------ Quoted text ------
From the above theorem, the description of the maximal commutative subalgebra in \(\mathcal {A}\rtimes _{\tilde{\sigma }}\mathbb {Z}\) can be done as follows.

Theorem 5

Let \(\mathcal {A}_X\) be the algebra of piece-wise constant functions \(f:X\rightarrow \mathbb {C}\), \(\sigma :X\rightarrow X\) any bijection on X, \(\tilde{\sigma }:\mathcal {A}_X\rightarrow \mathcal {A}_X\) the automorphism on \(\mathcal {A}_X\) induced by \(\sigma \) and \(C_k\) be as described above. Then the unique maximal commutative subalgebra of \(\mathcal {A}_X\rtimes _{\tilde{\sigma }}\mathbb Z\) that contains \(\mathcal {A}_X\) is given by

$$\begin{aligned} \mathcal {A}'=\left\{ \sum _{n\in \mathbb Z~:~k\mid n}\left( \sum _{j_n\in J}a_{j_n}\chi _{X_{j_n}}\right) \delta ^n \right\} .\end{aligned}$$

Proof

From (9) we have that the unique maximal commutative subalgebra of \(\mathcal {A}_X\rtimes _{\tilde{\sigma }}\mathbb Z\) that contains \(\mathcal {A}_X\) is precisely the set of elements

$$\begin{aligned} \mathcal {A}'=\left\{ \sum _{n\in \mathbb Z}f_n\delta ^n~|~\text{ for } \text{ all } n\in \mathbb Z:~f_n|_{Sep_{\mathcal {A}}^n(X)}\equiv 0\right\} , \end{aligned}$$

and from (2),

$$\begin{aligned} Sep_{\mathcal {A}}^n(\mathbb R)=\bigcup _{k\not \mid n}C_k. \end{aligned}$$

(11)
------ Material ------
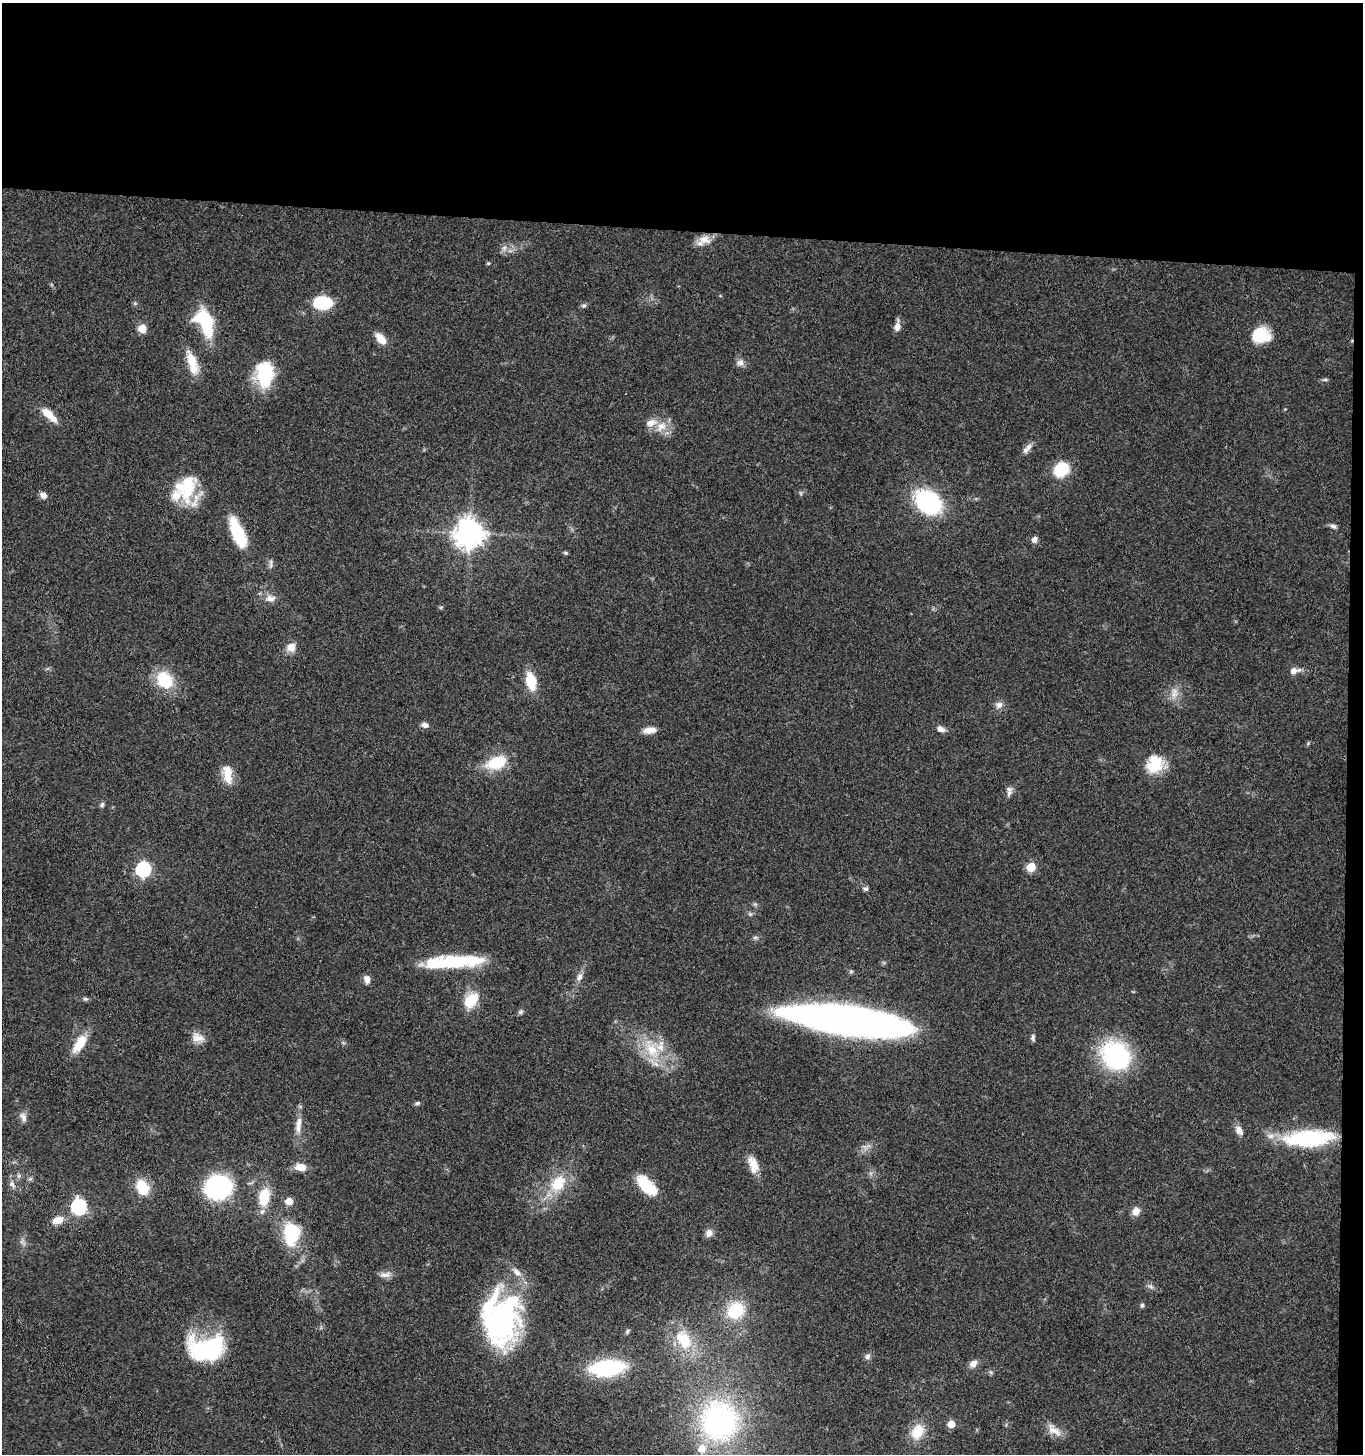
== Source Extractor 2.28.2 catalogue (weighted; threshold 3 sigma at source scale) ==
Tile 3 of 3 x 3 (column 3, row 1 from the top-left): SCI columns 2927-4287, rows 2911-4362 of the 4444 x 4370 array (HDU 1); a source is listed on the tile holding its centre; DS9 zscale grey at full resolution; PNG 1365 x 1456 px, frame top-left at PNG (2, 3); no overlay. Shown black and unused: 17% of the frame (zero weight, under 3 of 4 exposures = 6% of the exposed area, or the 3 px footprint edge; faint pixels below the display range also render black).
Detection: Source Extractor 2.28.2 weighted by HDU 2 'WHT'; one run over the whole footprint, this tile lists its part. Background 0.0688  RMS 0.0053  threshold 0.0241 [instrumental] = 3 sigma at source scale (4.5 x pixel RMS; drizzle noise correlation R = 1.50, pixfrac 1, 0.05/0.05 arcsec/px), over >= 5 px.
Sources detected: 110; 3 inside a brighter object's white glare — not listed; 11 inside a brighter listed object's ellipse — not listed separately; the other 96 listed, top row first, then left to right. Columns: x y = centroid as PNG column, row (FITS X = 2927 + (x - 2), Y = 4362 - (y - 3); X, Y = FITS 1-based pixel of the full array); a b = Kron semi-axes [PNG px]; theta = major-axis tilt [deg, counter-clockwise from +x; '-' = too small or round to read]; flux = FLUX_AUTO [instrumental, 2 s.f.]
------
Goals:
- 1) Decide whether each statement below agrees with the excerpt on the maximal commutative subalgebra. Answer yes or no for each, quoting the words of the excerpt that settle it.
(a) Theorem 5 allows σ to be any bijection on X.
(b) The functions making up the algebra in Theorem 5 are continuous functions.
(c) The proof starts from the result labeled (9).
- 2) Carry on the excerpt about the maximal commutative subalgebra from where it stops, extending the proof of Theorem 5.

Per-task outputs:
- 1)
(a) Yes: "any bijection on X".
(b) No: "the algebra of piece-wise constant functions".
(c) Yes: "From (9) we have".

- 2)
Combining the two results and using the definition of \(h_n\in \mathcal {A}_X\) as

$$\begin{aligned} h_n=\sum _{j_n\in J}a_{j_n}\chi _{X_{j_n}}, \end{aligned}$$

we get

$$\begin{aligned} \mathcal {A}'=\left\{ \sum _{n\in \mathbb Z~:~k\mid n}\left( \sum _{j_n\in J}a_{j_n}\chi _{X_{j_n}}\right) \delta ^n \right\} .\end{aligned}$$

   \(\square \)

It can be observed from the results in Theorem 4 that it is possible to have \(Sep_{\mathcal {A}}^n(X)=X\) for all \(n\in \mathbb {Z}.\) For example, suppose J is infinite and let \(\sigma :X \rightarrow X\) be a bijection such that \(\sigma (X_j)=X_{j+1}\) for every \(j\in J.\) Then it is easily seen that in in this case \(Sep_{\mathcal {A}}^n(X)=X.\) However, this is not possible if J is finite since in this case \(\sigma \) acts like a permutation on a finite group. In the following section, we treat one such a case. We let \(X=\mathbb {R}\) and \(\mathcal {A}_X\) be the algebra of piece-wise constant functions on \(\mathbb {R}\) with N fixed jump points, where \(N\ge 1\) is an integer. In order to work in the setting described before, we treat jump points as intervals of zero length. Then \(\mathbb {R}\) is partitioned into \(2N+1\) sub-intervals.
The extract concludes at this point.